I have been blessed immensely with wonderful friends and family who have built up my support system. Each and everyone of you have contributed in helping me obey the call God has put on my life and I thank you. Your aid financially as well as through prayer has been very much appreciated.
I know many of you are worried about my endeavors and the danger they may bring, you may even have an image of a missing child report pop up in your head every time you hear me talk about it. I cannot tell you that nothing bad will befall me, only God has that kind of information. I can however say that God has changed my heart tremendously in these past few months leading up to my mission and I hope that these realizations will put your minds at ease, at least a little.
I hadn’t the faintest idea that God had India in store for me until about a month or two before I graduated from high school. I had toyed with the idea a year ago, but I never actually expected it to happen. As far as I knew, I was going to graduate from high school, go to college and become a doctor of some sort. That is until God reminded me of His power and even more so, my lack thereof.
During one of my quiet times, I came across a passage in James that dumbfounded me and very quickly put me in my place:
Come now, you who say, “Today or tomorrow we will go into such and such a town and spend a year there and trade and make a profit” – yet you do not know what tomorrow will bring. What is your life? For you are a mist that appears for a little time and then vanishes. Instead you ought to say, “If the Lord wills, we will live and do this or that.” As it is, you boast in your arrogance.
We are all guilty in this, it is impossible not to be. Our world functions on meetings and schedules, and our days consist of checking our watches and writing in a calendar of some sort. But God opened my eyes wide enough to see over the checklists and schedules and reminded me that the stress of planning out my future is not for me. God ultimately has the power in what will come my way, so why spend so much time analyzing every minute of every day? Instead, He calls us to take one day at a time and live it for Him, following the path He has laid out for us and loving everyone we encounter along the way.
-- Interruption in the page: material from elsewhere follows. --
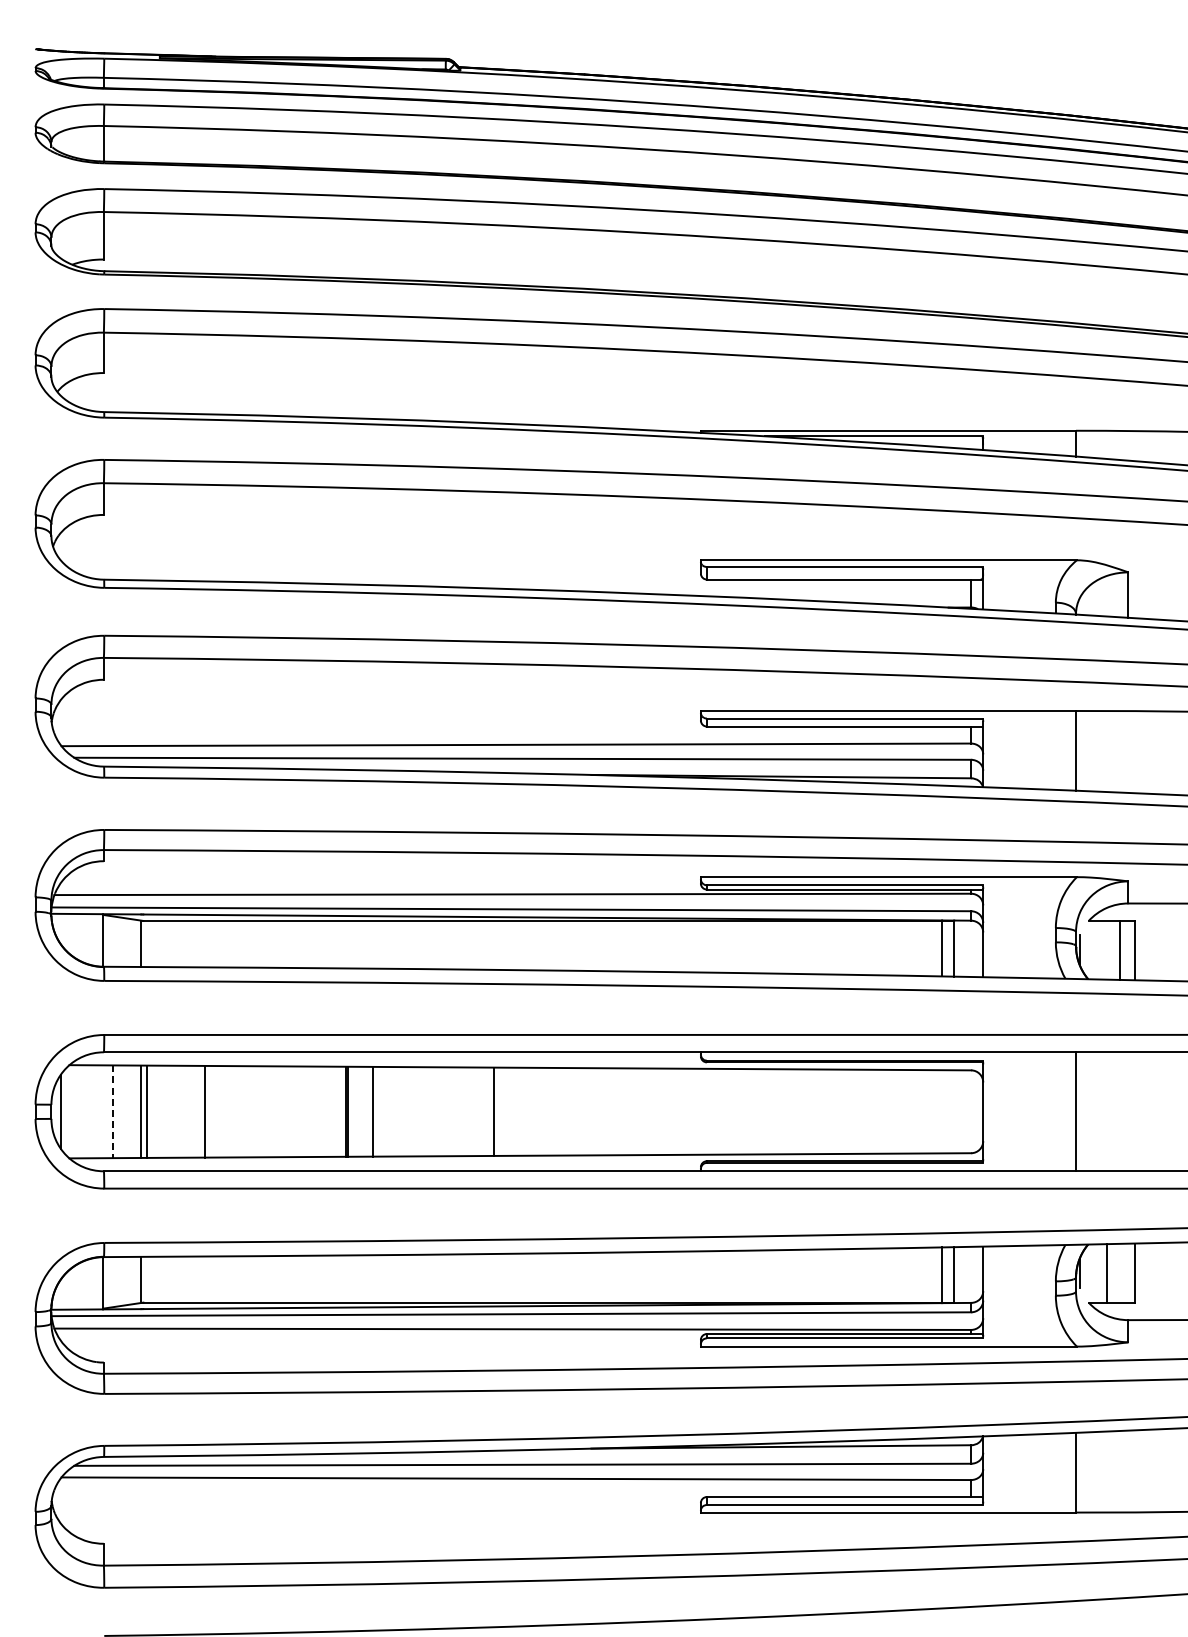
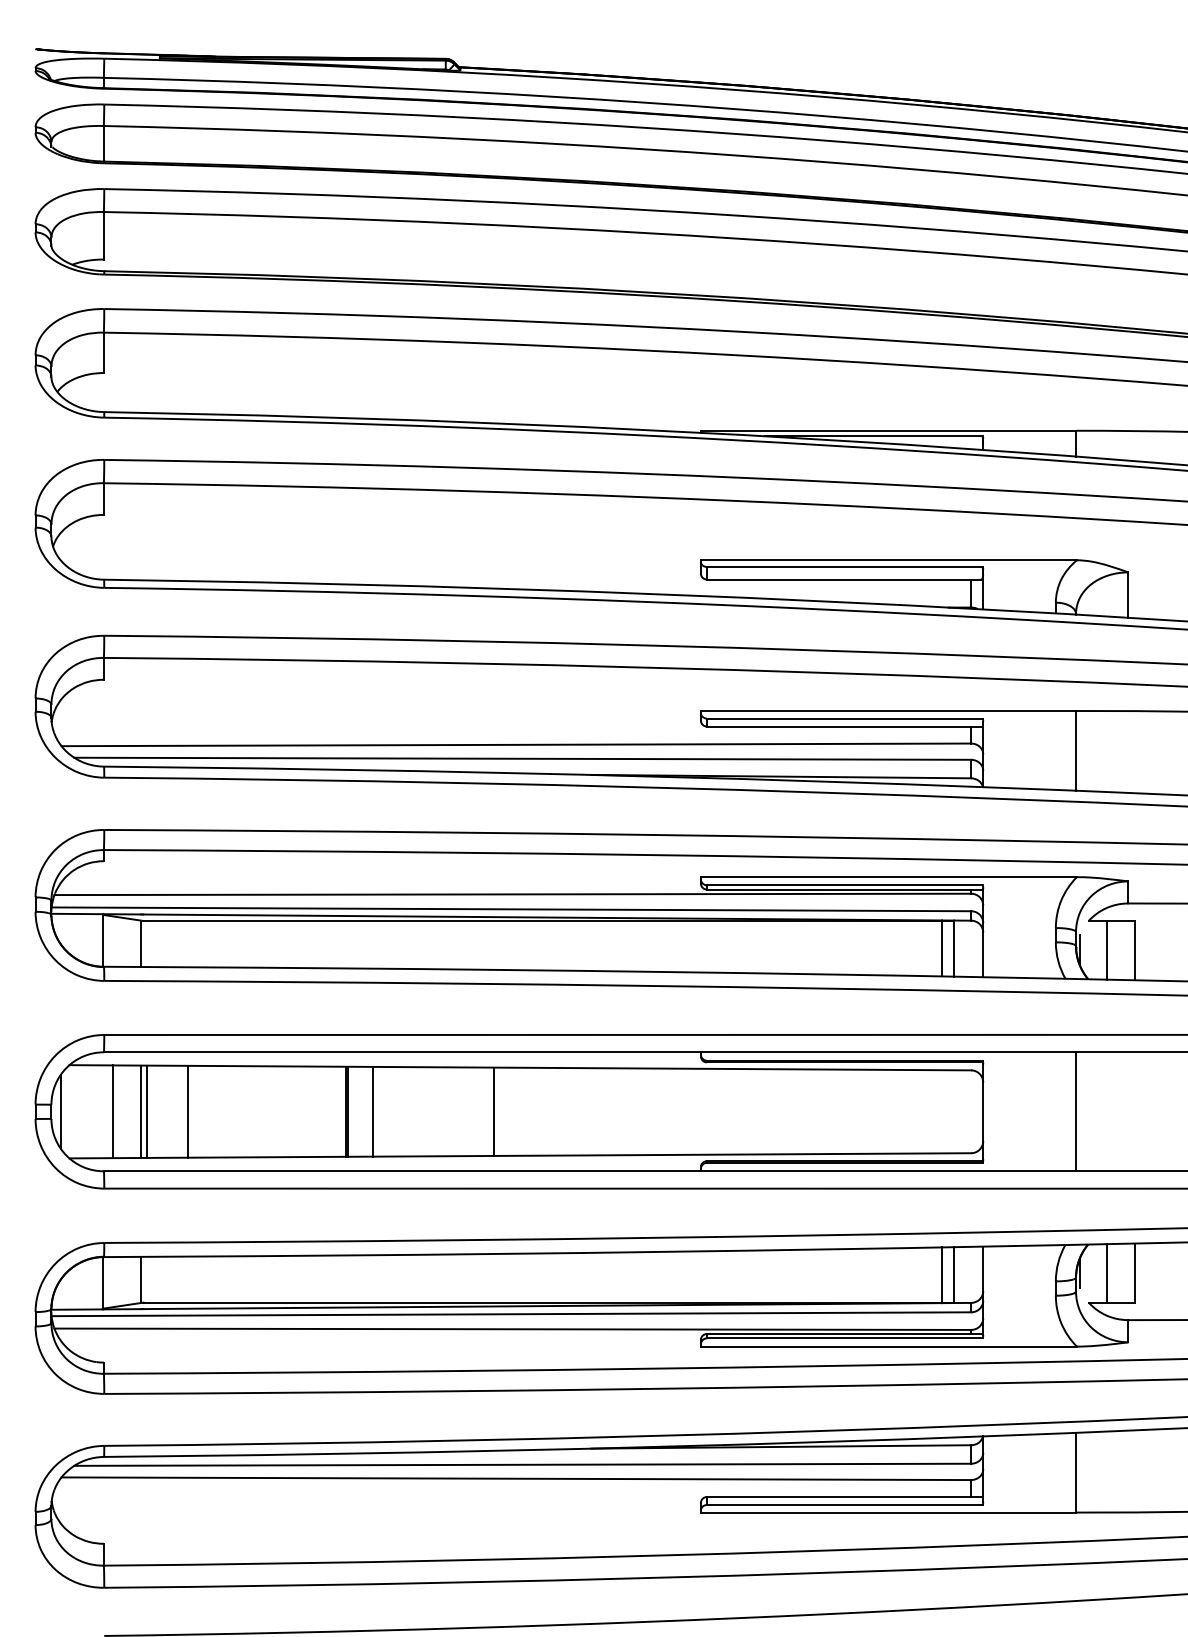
line at (1120, 949) position: (1120, 949) -> (1107, 949)
line at (204, 1111) position: (204, 1111) -> (187, 1111)
line at (113, 1112): dashed -> solid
Even upon discovering this, I still had my doubts. I had approximately four short months to embark upon a journey that would ultimately cost about $4,000, starting with $32.80 in my bank account. The odds definitely were not in my favor. Everything in me wanted to have faith that God would provide if it was His plan for me to go to India, but I couldn’t get over how impossible my situation seemed. So I spent A LOT of time praying. Before school even ended, I had two job opportunities lined up as well as checks coming in the mail from you all who have been so amazing. My bank account jumped from the tens to the thousands in a matter of weeks. All the while I felt so idiotic for even doubting that God would take care of me. Which is why I have faith that God will take care of me in the future.
God has grown my faith and trust in Him so much in the past few months, and with it He has taken away my fears of what will befall me in India. I am most certain that I will go through trials in the months ahead of me, but I will also have a powerful God protecting me along the way.
If I could put a phrase on the months preparing for my mission it would be God Will Provide. Constantly, I have doubted His power yet every time he brings me back to this phrase. I encourage all of you to rest in it as well because it is a very liberating thing to put one’s faith in a loving and awe-inspiring God. If I haven’t quelled any of your worries, I apologize. All I can say to you is that I am certain that India is where God has called me to be at this point in my life.
I love all of you and I pray that the Spirit will minister to your hearts through my mission.